Cette concertation entre les régions et le pouvoir fédéral devrait en effet aboutir à des mesures permettant d'améliorer et d'harmoniser la collaboration, tout en faisant attention à harmoniser les cycles de programmation politique et à développer des indicateurs communs en matière d'environnement et de durabilité.

En réponse à votre question à propos des mesures qui seront proposées par moi-même afin de permettre à la Belgique d'améliorer la situation à court terme, je puis vous renvoyer aux aspects suivants.

Une première constatation est que les autorités fédérales et régionales ont développé de nombreuses mesures ou initiatives en matière d'environnement au cours des dernières années. Les plans régionaux de politique environnementale, le plan national pour le climat, le plan fédéral de développement durable et le plan fédéral de lutte contre l'acidification et l'ozone troposphérique sont quelques exemples de ces initiatives globales.

Cependant, on peut encore constater ­ et l'index ESI le montre ­ que la politique actuelle ne suffit pas pour inverser le cours des choses en matière environnementale. Souvent, l'effet des mesures est réduit à néant à la suite d'une augmentation du volume. Le transport et les émissions dans l'air sont probablement les exemples les plus marquants.

Dans ma note au gouvernement du 8 février 2002, j'ai dès lors lancé un appel à tous les membres du gouvernement pour que l'environnement et le développement durable deviennent des priorités absolues.

J'y ai également proposé une série de mesures qui font l'objet de nouvelles discussions en ce moment.

Les mesures proposées exigeaient un redoublement d'efforts pour réduire la pression sur l'environnement exercée par le secteur des transports et insistaient sur une amélioration de la qualité de l'air et une réduction des émissions des gaz à effet de serre.

Je demandais un engagement clair de la part du gouvernement fédéral dans la mise en oeuvre des accords multilatéraux et des engagements européens. Une priorité particulière doit être accordée à l'approbation et à la mise en oeuvre rapides du plan national pour le climat. Il en est de même pour le programme politique adopté en exécution de la directive relative aux plafonds nationaux d'émissions. L'exécution du plan fédéral de lutte contre l'acidification et l'ozone troposphérique doit également être vue comme prioritaire.

Ma note comprenait également quelques propositions relatives à la réduction des substances et des normes de produits nocives qui se concentraient, d'une part, sur la réduction de la pression des produits sur l'environnement et, d'autre part, sur le retrait du marché des produits très nocifs.

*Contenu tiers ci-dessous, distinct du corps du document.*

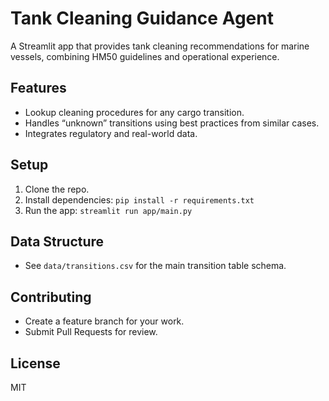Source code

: 
# Tank Cleaning Guidance Agent

A Streamlit app that provides tank cleaning recommendations for marine vessels, combining HM50 guidelines and operational experience.

## Features
- Lookup cleaning procedures for any cargo transition.
- Handles “unknown” transitions using best practices from similar cases.
- Integrates regulatory and real-world data.

## Setup
1. Clone the repo.
2. Install dependencies: `pip install -r requirements.txt`
3. Run the app: `streamlit run app/main.py`

## Data Structure
- See `data/transitions.csv` for the main transition table schema.

## Contributing
- Create a feature branch for your work.
- Submit Pull Requests for review.

## License
MIT
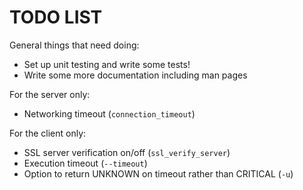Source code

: TODO LIST
=========

General things that need doing:

  * Set up unit testing and write some tests!
  * Write some more documentation including man pages

For the server only:

  * Networking timeout (`connection_timeout`)

For the client only:

  * SSL server verification on/off (`ssl_verify_server`)
  * Execution timeout (`--timeout`)
  * Option to return UNKNOWN on timeout rather than CRITICAL (`-u`)

<!-- vim: set ft=markdown : -->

Enfin, j'ai proposé d'adopter une série de mesures permettant d'élargir l'arsenal existant en matière d'environnement :

­ au niveau européen, soutenir l'initiative de la Commission afin de parvenir à un système européen en matière de responsabilité environnementale;

­ favoriser la recherche scientifique en matière d'eco-efficience et dissocier davantage l'activité économique de la pression sur l'environnement.